Following biochemical diagnosis, localization of the tumor is pursued by noninvasive abdominal imaging. The sensitivity of transabdominal ultrasound in the localization of insulinomas is rather poor (ranging from 9% to 64%) [10]. A contrast-enhanced CT scan is considered the imaging modality of choice. Using a thin-section multidetector CT technique can increase the sensitivity to almost 95% [11]. MRI also provides high sensitivity in detecting insulinomas because they generally have low signal intensity on T1-weighted imaging and high signal intensity on T2-weighted imaging [12] and tend to show relatively avid contrast enhancement on pancreatic parenchymal phase sequences. The use of 111In-octreotide scintigraphy is relatively common, but it has limited utility because many tumors lack the expression of somatostatin subtype 2 receptors required for detection. Finally, there may be an emerging role for 68Ga-DOTATATE positron emission tomography for accurate localization of insulinomas. A small retrospective study showed that 68Ga-DOTATATE successfully identified an insulinoma in nine of ten individuals (90%), including one patient in whom the results of all other noninvasive imaging modalities were negative [13]. As novel cell surface targets such as glucagon-like peptide-1 (GLP-1) receptors become identified, additional targets for radioisotope-labeled scintigraphy may be developed and integrated for improved detection of pancreatic neuroendocrine tumors [14].

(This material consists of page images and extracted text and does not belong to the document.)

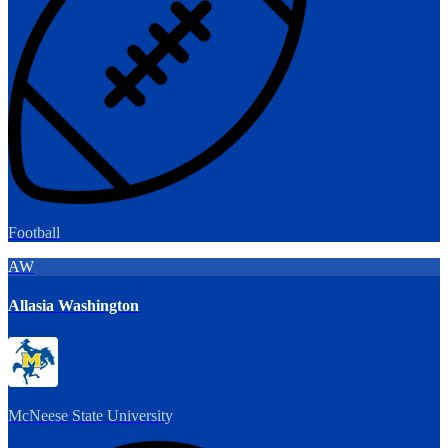
Football
AW
Allasia Washington
McNeese State University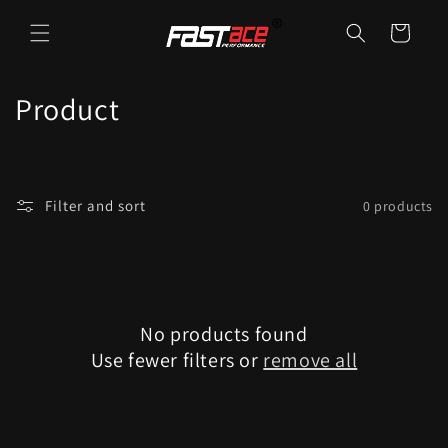
Skip to
content
Cart
C
Product
o
l
Filter and sort
0 products
l
e
c
No products found
t
Use fewer filters or
remove all
i
o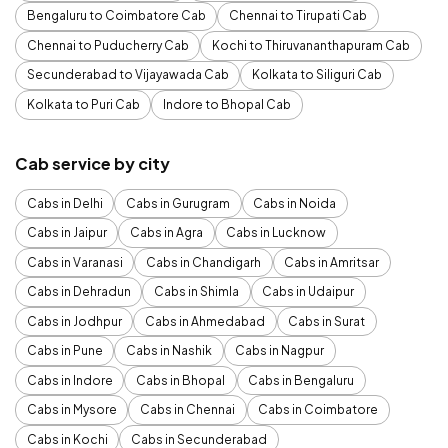
Bengaluru to Coimbatore Cab
Chennai to Tirupati Cab
Chennai to Puducherry Cab
Kochi to Thiruvananthapuram Cab
Secunderabad to Vijayawada Cab
Kolkata to Siliguri Cab
Kolkata to Puri Cab
Indore to Bhopal Cab
Cab service by city
Cabs in Delhi
Cabs in Gurugram
Cabs in Noida
Cabs in Jaipur
Cabs in Agra
Cabs in Lucknow
Cabs in Varanasi
Cabs in Chandigarh
Cabs in Amritsar
Cabs in Dehradun
Cabs in Shimla
Cabs in Udaipur
Cabs in Jodhpur
Cabs in Ahmedabad
Cabs in Surat
Cabs in Pune
Cabs in Nashik
Cabs in Nagpur
Cabs in Indore
Cabs in Bhopal
Cabs in Bengaluru
Cabs in Mysore
Cabs in Chennai
Cabs in Coimbatore
Cabs in Kochi
Cabs in Secunderabad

Preoperative localization of insulinomas has become increasingly important for surgical planning and management. As such, the use of invasive imaging techniques, including endoscopic ultrasound (EUS) and selective arterial calcium stimulation testing, is becoming more frequent. The sensitivities of EUS and arterial calcium stimulation are very high [6], but these procedures are operator-dependent and may not be available at every center. In addition, EUS may not detect insulinomas located in the distal pancreas [15]. This highlights the important practical limitations of invasive testing, which must be weighed against the value of preoperative tumor localization that other noninvasive imaging may have missed.

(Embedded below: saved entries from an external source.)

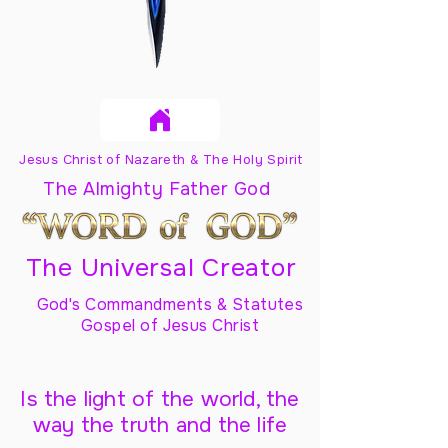
Jesus Christ of Nazareth & The Holy Spirit
The Almighty Father God
The Universal Creator
God's Commandments & Statutes
Gospel of Jesus Christ
Is the light of the world, the
way the truth and the life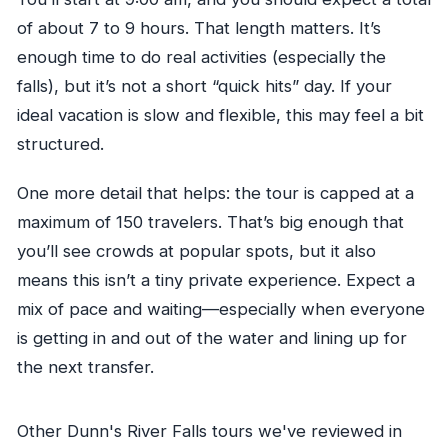
of about 7 to 9 hours. That length matters. It’s
enough time to do real activities (especially the
falls), but it’s not a short “quick hits” day. If your
ideal vacation is slow and flexible, this may feel a bit
structured.
One more detail that helps: the tour is capped at a
maximum of 150 travelers. That’s big enough that
you’ll see crowds at popular spots, but it also
means this isn’t a tiny private experience. Expect a
mix of pace and waiting—especially when everyone
is getting in and out of the water and lining up for
the next transfer.
Other Dunn's River Falls tours we've reviewed in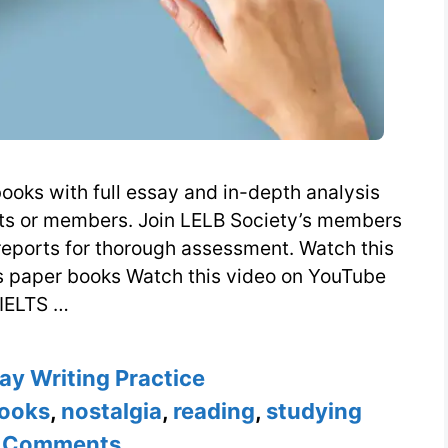
ooks with full essay and in-depth analysis
nts or members. Join LELB Society’s members
reports for thorough assessment. Watch this
s paper books Watch this video on YouTube
IELTS …
es
ay Writing Practice
ooks
,
nostalgia
,
reading
,
studying
 Comments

Surgical resection of the insulinoma is the treatment of choice. The majority of patients with insulinomas, in particular those with smaller tumors (< 2 cm) and low Ki-67 proliferation indexes, have excellent long-term survival following surgical excision of the tumor [1]. Minimally invasive surgical techniques, including laparoscopic surgery, provide similar patient outcomes and shorter hospital stays compared with open pancreatic surgery [16]. Persistence of hypoglycemic symptoms should prompt investigation for additional insulinomas or, rarely, metastases. The risk of recurrence is more common in patients with MEN1. Insulinomas arising from MEN1 tend to occur at a younger age, often before 40 years of age, and may be multifocal at diagnosis [2]. In these cases, thorough presurgical planning may be required to identify all lesions, and surgical resection may be more extensive. Our patient had a negative targeted genetic test result for MEN1 mutations.

Conclusion

In summary, our patient presented with a protracted history of undiagnosed neurologic symptoms secondary to recurrent hypoglycemia induced by a solitary pancreatic insulinoma. Remarkably, he was diagnosed with hypoglycemia for the first time during a lactose tolerance test for nonspecific abdominal symptoms, which ultimately led to outpatient biochemical workup for his unexpected hypoglycemia. Elevated outpatient insulin and C-peptide levels associated with fasting hypoglycemia confirmed the clinical diagnosis of insulinoma. A 1.2-cm tumor was identified in the tail of the pancreas by contrast-enhanced CT and MRI, and the patient underwent successful laparoscopic resection. He has demonstrated an excellent long-term outcome with no evidence of recurrence 5 years later. To our knowledge, this is the first reported case of a lactose tolerance test leading to the diagnosis of an insulinoma, highlighting the importance of broad investigations and astute clinical judgment in patients with nonspecific presentations.